Van een onzer verslaggevers

UTRECHT, vrijdag Als in zijn knusse theatertje aan de Utrechtse Minderbroederstraat zaterdagsavonds de deuren worden geopend, zet Hennie Oliemuller eerst even een gezellig potje koffie voor zijn gasten. Hij schenkt de koffie zelf in, vraagt vriendelijk of er genoeg suiker en melk bij is en wil even later nog weten, of de temperatuur in het zaaltje al behaaglijk is.

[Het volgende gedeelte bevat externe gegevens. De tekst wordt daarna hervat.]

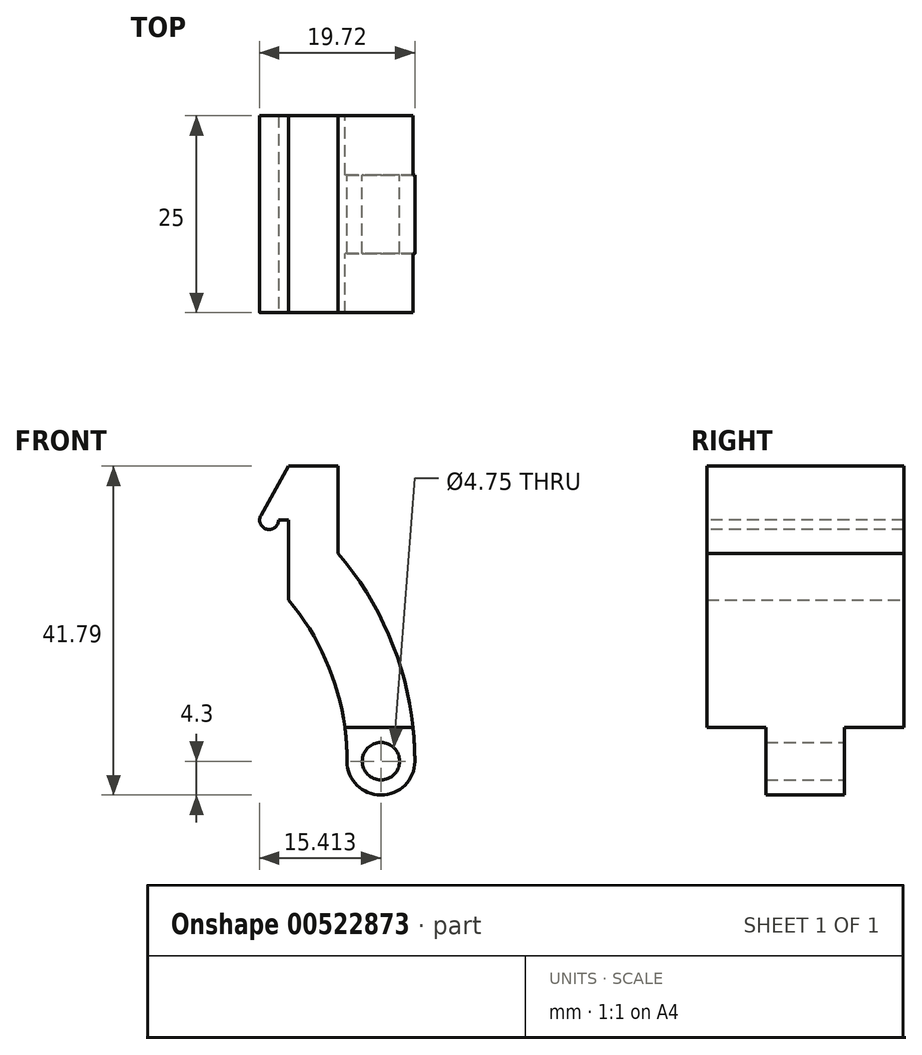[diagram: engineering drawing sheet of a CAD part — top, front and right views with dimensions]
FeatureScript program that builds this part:
annotation { "Feature Type Name" : "Feature", "Feature Type Description" : "" }
export const myFeature = defineFeature(function(context is Context, id is Id, definition is map)
    precondition{}
    {
        {
            var Q0;
            Q0=qCreatedBy(makeId("Front.planeOp"),FACE);
            var sketch = newSketch(context, id + "F0", { "sketchPlane" : qUnion([Q0])});
            skLineSegment(sketch, "E0.bottom", {"start": v(-25.4, 40.62) * mm, "end": v(24.6, 40.62) * mm});
            skLineSegment(sketch, "E0.left", {"start": v(-25.4, 40.62) * mm, "end": v(-25.4, 31.71) * mm});
            skLineSegment(sketch, "E0.right", {"start": v(24.6, 40.62) * mm, "end": v(24.6, 32.32) * mm});
            skPoint(sketch, "E0.middle", {"position": v(0, 0) * mm});
            skArc(sketch, "E1", {"start": v(-25.4, 31.71) * mm, "mid": v(0.5, -40.62) * mm, "end": v(24.6, 32.32) * mm});
            skCircle(sketch, "E2", {"center": v(0, 0) * mm, "radius": 32.02 * mm});
            skLineSegment(sketch, "E3", {"start": v(32.02, 0) * mm, "end": v(40.62, 0) * mm});
            skCircle(sketch, "E4", {"center": v(36.32, 0) * mm, "radius": 2.38 * mm});
            skCircle(sketch, "E5", {"center": v(36.32, 0) * mm, "radius": 4.3 * mm});
            skLineSegment(sketch, "E6", {"start": v(24.6, 32.32) * mm, "end": v(24.6, 20.49) * mm});
            skLineSegment(sketch, "E7", {"start": v(36.32, 4.3) * mm, "end": v(31.73, 4.3) * mm});
            skLineSegment(sketch, "E8", {"start": v(36.32, 4.3) * mm, "end": v(40.4, 4.3) * mm});
            skSolve(sketch);
        }
        {
            var Q0;
            {var subQ0=sQuery(id+"F0.wireOp",EDGE,"E6");Q0=makeQuery(id+"F0.imprint","IMPRINT",FACE,{"disambiguationData":[TD([[makeQuery(id+"F0.imprint","IMPRINT",EDGE,{"derivedFrom":subQ0}),1.0]])]});}
            var Q1;
            {var subQ1=sQuery(id+"F0.wireOp",EDGE,"E3");var subQ3=sQuery(id+"F0.wireOp",EDGE,"E4");var subQ4=makeQuery(id+"F0.imprint","INTERSECT",VERTEX,{"disambiguationData":[OD(0.0)],"derivedFrom":[subQ1,subQ3]});Q1=makeQuery(id+"F0.imprint","IMPRINT",FACE,{"disambiguationData":[TD([[makeQuery(id+"F0.imprint","IMPRINT",EDGE,{"disambiguationData":[TD([[subQ4,1.0]])],"derivedFrom":subQ3}),-1.0]])]});}
            var Q2;
            {var subQ1=sQuery(id+"F0.wireOp",EDGE,"E3");var subQ3=sQuery(id+"F0.wireOp",EDGE,"E4");var subQ4=makeQuery(id+"F0.imprint","INTERSECT",VERTEX,{"disambiguationData":[OD(0.0)],"derivedFrom":[subQ1,subQ3]});Q2=makeQuery(id+"F0.imprint","IMPRINT",FACE,{"disambiguationData":[TD([[makeQuery(id+"F0.imprint","IMPRINT",EDGE,{"disambiguationData":[TD([[subQ4,-1.0]])],"derivedFrom":subQ3}),-1.0]])]});}
            var Q3;
            {var subQ3=sQuery(id+"F0.wireOp",EDGE,"E7");Q3=makeQuery(id+"F0.imprint","IMPRINT",FACE,{"disambiguationData":[TD([[makeQuery(id+"F0.imprint","IMPRINT",EDGE,{"derivedFrom":subQ3}),1.0]])]});}
            var Q4;
            {var subQ3=sQuery(id+"F0.wireOp",EDGE,"E8");Q4=makeQuery(id+"F0.imprint","IMPRINT",FACE,{"disambiguationData":[TD([[makeQuery(id+"F0.imprint","IMPRINT",EDGE,{"derivedFrom":subQ3}),-1.0]])]});}
            extrude(context, id + "F1", {"entities" : qUnion([Q0, Q1, Q2, Q3, Q4]), "endBound" : BoundingType.SYMMETRIC, "depth" : 10 * mm, "offsetDistance" : 25 * mm});
        }
        {
            var Q0;
            {var subQ1=sQuery(id+"F0.wireOp",EDGE,"E6");Q0=makeQuery(id+"F0.imprint","IMPRINT",FACE,{"disambiguationData":[TD([[makeQuery(id+"F0.imprint","IMPRINT",EDGE,{"derivedFrom":subQ1}),1.0]])]});}
            extrude(context, id + "F2", {"entities" : qUnion([Q0]), "operationType" : NewBodyOperationType.ADD, "endBound" : BoundingType.SYMMETRIC, "depth" : 25 * mm, "offsetDistance" : 25 * mm});
        }
        {
            var Q0;
            Q0=makeQuery(id+"F2.opExtrude","CAP_FACE",FACE,{"disambiguationData":[OSD([sQuery(id+"F0.wireOp",EDGE,"E1"),sQuery(id+"F0.wireOp",EDGE,"E2"),sQuery(id+"F0.wireOp",EDGE,"E6"),sQuery(id+"F0.wireOp",EDGE,"E7"),sQuery(id+"F0.wireOp",EDGE,"E8")])],"isStart":false});
            var sketch = newSketch(context, id + "F3", { "sketchPlane" : qUnion([Q0])});
            skLineSegment(sketch, "E9.bottom", {"start": v(24.6, 20.49) * mm, "end": v(30.87, 20.49) * mm});
            skLineSegment(sketch, "E9.top", {"start": v(24.6, 37.49) * mm, "end": v(30.87, 37.49) * mm});
            skLineSegment(sketch, "E9.left", {"start": v(24.6, 20.49) * mm, "end": v(24.6, 37.49) * mm});
            skLineSegment(sketch, "E9.right", {"start": v(30.87, 20.49) * mm, "end": v(30.87, 37.49) * mm});
            skLineSegment(sketch, "E10", {"start": v(24.6, 20.49) * mm, "end": v(24.6, 30.64) * mm});
            skLineSegment(sketch, "E11", {"start": v(24.6, 30.64) * mm, "end": v(22.1, 30.64) * mm});
            skCircle(sketch, "E12", {"center": v(22.1, 30.64) * mm, "radius": 1.2 * mm});
            skLineSegment(sketch, "E13", {"start": v(24.6, 37.49) * mm, "end": v(21.07, 31.23) * mm});
            skSolve(sketch);
        }
        {
            var Q0;
            Q0 = qSketchRegion(id + "F3", true);
            extrude(context, id + "F4", {"entities" : qUnion([Q0]), "operationType" : NewBodyOperationType.ADD, "oppositeDirection" : true, "depth" : 25 * mm, "offsetDistance" : 25 * mm});
        }
    });
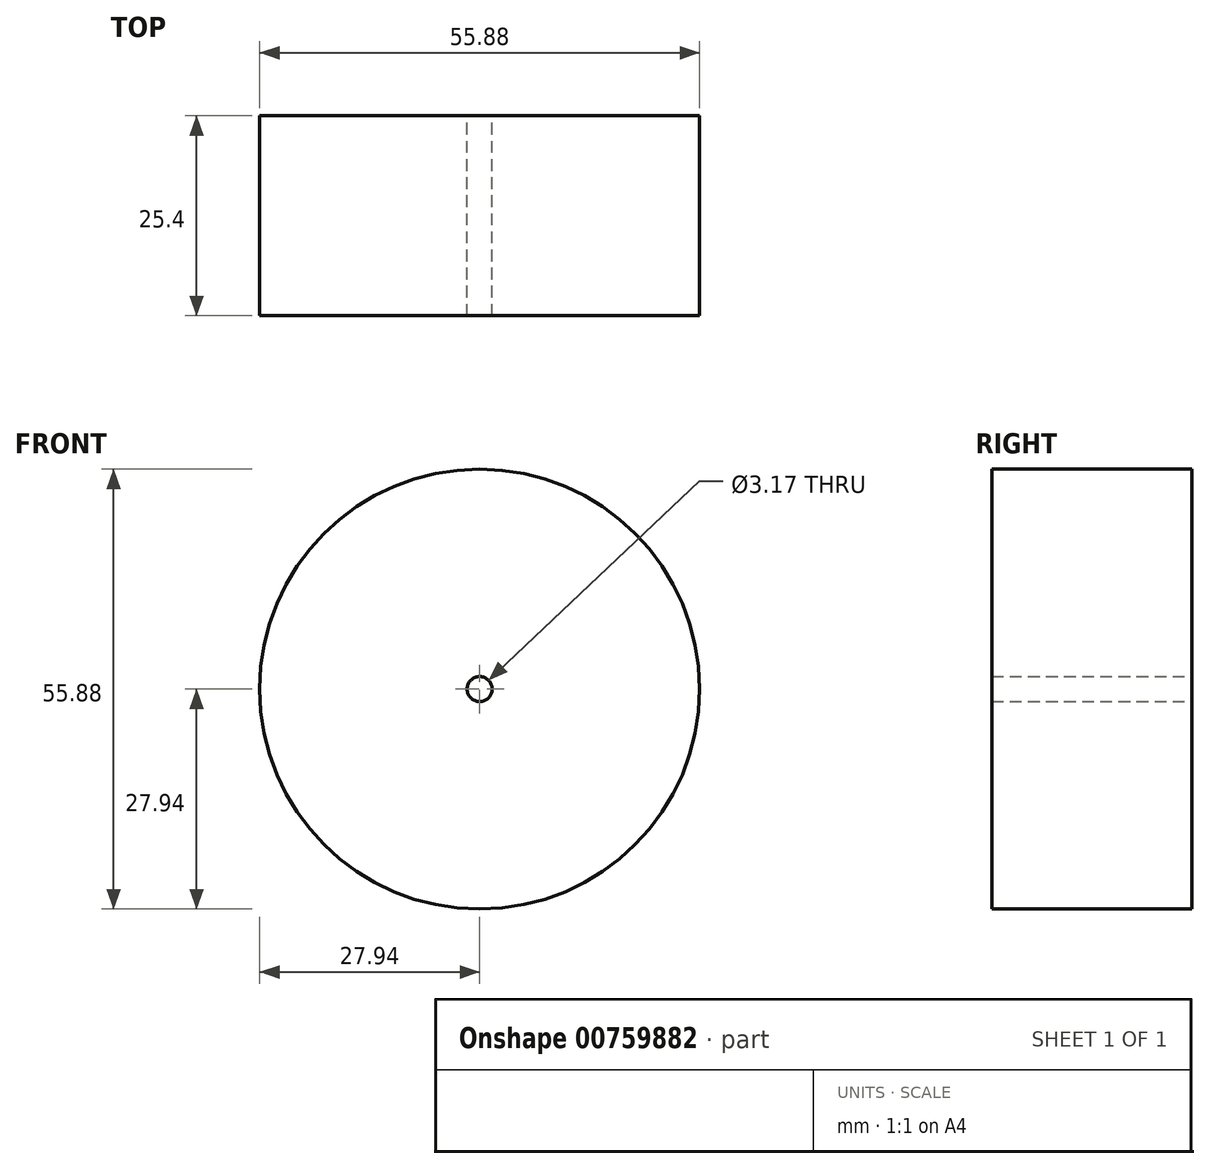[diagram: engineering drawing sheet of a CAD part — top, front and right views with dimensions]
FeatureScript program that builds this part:
annotation { "Feature Type Name" : "Feature", "Feature Type Description" : "" }
export const myFeature = defineFeature(function(context is Context, id is Id, definition is map)
    precondition{}
    {
        {
            var Q0;
            Q0=qCreatedBy(makeId("Front.planeOp"),FACE);
            var sketch = newSketch(context, id + "F0", { "sketchPlane" : qUnion([Q0])});
            skCircle(sketch, "E0", {"center": v(0, 0) * mm, "radius": 27.94 * mm});
            skCircle(sketch, "E1", {"center": v(0, 0) * mm, "radius": 1.59 * mm});
            skSolve(sketch);
        }
        {
            var Q0;
            Q0=makeQuery(id+"F0.imprint","IMPRINT",FACE,{"disambiguationData":[TD([[makeQuery(id+"F0.imprint","IMPRINT",EDGE,{"derivedFrom":sQuery(id+"F0.wireOp",EDGE,"E0")}),1.0]])]});
            extrude(context, id + "F1", {"entities" : qUnion([Q0]), "depth" : 25.4 * mm, "offsetDistance" : 25.4 * mm});
        }
    });
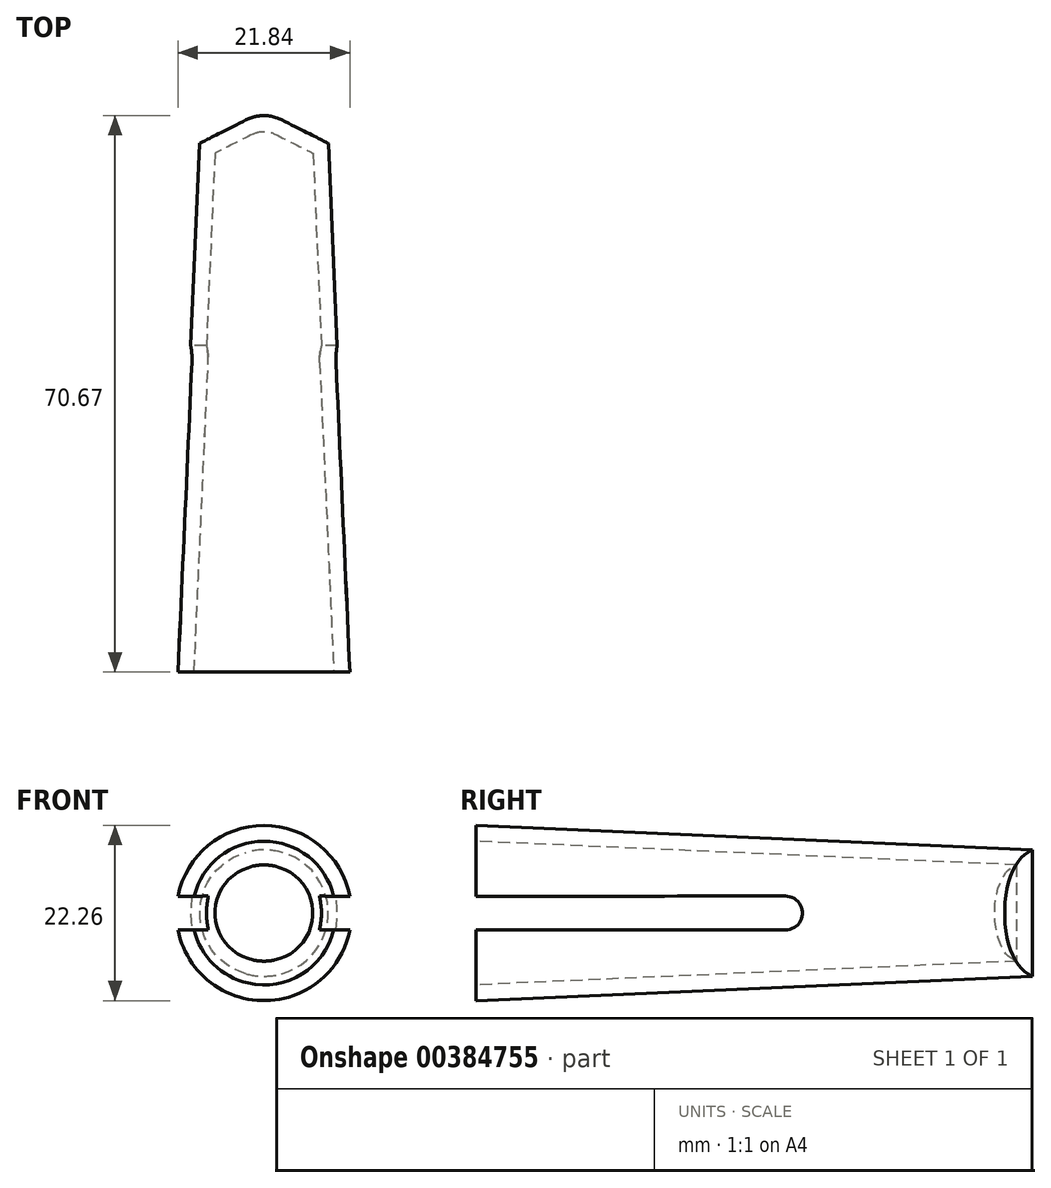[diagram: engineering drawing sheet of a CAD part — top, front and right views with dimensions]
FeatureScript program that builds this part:
annotation { "Feature Type Name" : "Feature", "Feature Type Description" : "" }
export const myFeature = defineFeature(function(context is Context, id is Id, definition is map)
    precondition{}
    {
        {
            var Q0;
            Q0=qCreatedBy(makeId("Top.planeOp"),FACE);
            var sketch = newSketch(context, id + "F0", { "sketchPlane" : qUnion([Q0])});
            skLineSegment(sketch, "E0", {"start": v(-8, 0) * mm, "end": v(0, 0) * mm});
            skLineSegment(sketch, "E1", {"start": v(-8, 0) * mm, "end": v(-11.13, -71.27) * mm});
            skLineSegment(sketch, "E2", {"start": v(-11.13, -71.27) * mm, "end": v(0, -71.27) * mm});
            skLineSegment(sketch, "E3", {"start": v(0, -71.27) * mm, "end": v(0, 0) * mm});
            skSolve(sketch);
        }
        {
            var Q0;
            Q0=qCreatedBy(makeId("Top.planeOp"),FACE);
            var sketch = newSketch(context, id + "F1", { "sketchPlane" : qUnion([Q0])});
            skLineSegment(sketch, "E4", {"start": v(0, -70.6) * mm, "end": v(0, 43.47) * mm, "construction": true});
            skSolve(sketch);
        }
        {
            var Q0;
            Q0=makeQuery(id+"F0.imprint","IMPRINT",FACE,{"disambiguationData":[TD([[makeQuery(id+"F0.imprint","IMPRINT",EDGE,{"derivedFrom":sQuery(id+"F0.wireOp",EDGE,"E0")}),-1.0]])]});
            var Q1;
            Q1=sQuery(id+"F1.wireOp",EDGE,"E4");
            revolve(context, id + "F2", {"entities" : qUnion([Q0]), "axis" : qUnion([Q1]), "revolveType" : RevolveType.FULL});
        }
        {
            var Q0;
            Q0=qCreatedBy(makeId("Top.planeOp"),FACE);
            var sketch = newSketch(context, id + "F3", { "sketchPlane" : qUnion([Q0])});
            skLineSegment(sketch, "E5", {"start": v(0, 0) * mm, "end": v(-12.45, -6.27) * mm});
            skLineSegment(sketch, "E6.MirrorCS", {"start": v(0, 0) * mm, "end": v(12.45, -6.27) * mm});
            skPoint(sketch, "E7.end.orphan", {"position": v(0, 6.47) * mm});
            skLineSegment(sketch, "E8", {"start": v(-12.45, -6.27) * mm, "end": v(-16.84, 5.98) * mm});
            skLineSegment(sketch, "E9", {"start": v(-16.84, 5.98) * mm, "end": v(0, 11.9) * mm});
            skLineSegment(sketch, "E10", {"start": v(0, 11.9) * mm, "end": v(16.58, 8.64) * mm});
            skLineSegment(sketch, "E11", {"start": v(16.58, 8.64) * mm, "end": v(12.45, -6.27) * mm});
            skSolve(sketch);
        }
        {
            var Q0;
            Q0=makeQuery(id+"F3.imprint","IMPRINT",FACE,{"disambiguationData":[TD([[makeQuery(id+"F3.imprint","IMPRINT",EDGE,{"derivedFrom":sQuery(id+"F3.wireOp",EDGE,"E5")}),-1.0]])]});
            extrude(context, id + "F4", {"entities" : qUnion([Q0]), "operationType" : NewBodyOperationType.REMOVE, "oppositeDirection" : true, "depth" : 25 * mm, "hasSecondDirection" : true, "secondDirectionBound" : SecondDirectionBoundingType.THROUGH_ALL, "secondDirectionOppositeDirection" : false, "secondDirectionDepth" : 25 * mm});
        }
        {
            var Q0;
            Q0=makeQuery(id+"F4.boolean.opBoolean","COPY",EDGE,{"derivedFrom":makeQuery(id+"F4.opExtrude","SWEPT_EDGE",EDGE,{"disambiguationData":[OSD([sQuery(id+"F3.wireOp",EDGE,"E5"),sQuery(id+"F3.wireOp",EDGE,"E6.MirrorCS")])]})});
            fillet(context, id + "F5", {"entities" : qUnion([Q0]), "radius" : 5 * mm, "tangentPropagation" : true, "allowEdgeOverflow" : false});
        }
        {
            var Q0;
            Q0=makeQuery(id+"F2.opRevolve","SWEPT_FACE",FACE,{"disambiguationData":[OSD([sQuery(id+"F0.wireOp",EDGE,"E2")])]});
            shell(context, id + "F6", {"entities" : qUnion([Q0]), "thickness" : 2 * mm});
        }
        {
            var Q0;
            Q0=qCreatedBy(makeId("Right.planeOp"),FACE);
            var sketch = newSketch(context, id + "F7", { "sketchPlane" : qUnion([Q0])});
            skArc(sketch, "E12", {"start": v(-31.96, -2.16) * mm, "mid": v(-29.8, 0) * mm, "end": v(-31.96, 2.16) * mm});
            skLineSegment(sketch, "E13", {"start": v(-31.96, -2.16) * mm, "end": v(-72.45, -2.15) * mm});
            skLineSegment(sketch, "E14.MirrorCS", {"start": v(-31.96, 2.16) * mm, "end": v(-72.45, 2.13) * mm});
            skPoint(sketch, "E15.start.orphan", {"position": v(-73.6, -2.15) * mm});
            skLineSegment(sketch, "E16", {"start": v(-72.45, -2.15) * mm, "end": v(-72.45, 2.13) * mm});
            skSolve(sketch);
        }
        {
            var Q0;
            Q0 = qSketchRegion(id + "F7", true);
            extrude(context, id + "F8", {"entities" : qUnion([Q0]), "operationType" : NewBodyOperationType.REMOVE, "depth" : 25 * mm, "hasSecondDirection" : true, "secondDirectionOppositeDirection" : true, "secondDirectionDepth" : 25 * mm});
        }
    });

Wie hier voor 't eerst komt, denkt nog met een goedwillende concierge te doen te hebben. Maar dat beeld wijzigt zich rap als om half negen dezelfde man vanachter de coulissen - via een geïmproviseerd trapje: een kratje bier - tevoorschijn komt in zijn wervelende show: „Hendrik Oliebol zijn gemoed schiet vol".
Hendrik Oliebol: een kleine zelfstandige in de showbusiness. Een cabaretier zonder wierook. Hij schrijft z'n eigen teksten, houdt zelf met zijn medewerkers z'n theatertje schoon, verzorgt in z'n eentje de administratie van zijn cabaret en boekt hoogstpersoonlijk de reserveringen. Al vijftien jaar is hij zo ongeveer op deze wijze cabaretier en hij kan er net van rondkomen. Zonder subsidie. Het theatertje mag hij voor een zeer billijk bedrag van de gemeente huren.

In de schaduw

Heer Oliebol (42) heeft er wel vrede mee, dat hij in Nederland geen „superstar" is geworden, dat hij altijd volkomen In de schaduw heeft geleefd van vedetten als Kan, Hermans, Sonneveld, Jasperina, Elsink, Cox en Halsema.
Misschien is hij nèt niet goed genoeg, misschien - en dat lijkt waarschijnlijker - is hij niet commercieel genoeg, mist hij de zakelijke hardheid om de televisie- en platenbonzen van zijn talent te overtuigen. Het zij zo.
„Toch", schreef hij voor de presentatie van zijn show „Hendrik Oliebol zijn gemoed schiet vol", stapt Hendrik dit seizoen weer strijdvaardig en gretig het podium op. Dat hij nog steeds niet beroemd is, kan hem niet deren. Hij treedt op in Utrecht en in het land, hij heeft te eten, het dak lekt niet, hij slaapt prima en zelfs is er een meisje, dat van hem houdt. Wat zou Hendrik nog meer willen?"
Een aardige filosofie van onze Utrechtse showman, die het begrip „cultuur" aldus benadert: „Cultuur is je haar in tegenovergestelde richting kammen dan vanwaar het groeit. En dat valt niet mee als je net zo'n kale kop hebt als Hendrik Oliebol".
Een carrière op de bühne zonder de schijnwerpers van de roem heeft grote voordelen, vindt Hendrik. „Want", stelt hij, „in mijn theater wordt nog écht gelachen. Hier is nog plaats voor een brok spontaniteit. Het publiek wil ook op het gebied van de humor zekerheid. Met andere woorden: iemand met enige autoriteit moet gezegd hebben: om hem moet je wèl lachen en om een ander niet. Maar als je niet beroemd bent, zoals ik, en eigenlijk niemand iets over je zegt, heeft het publiek nog zélf de keuze. Vandaar dat ik stel, dat de mensen hier écht lachen. Ook al is het dan allemaal misschien niet zo subliem wat er op het podium gebeurt, de sfeer is eerlijk en openhartig".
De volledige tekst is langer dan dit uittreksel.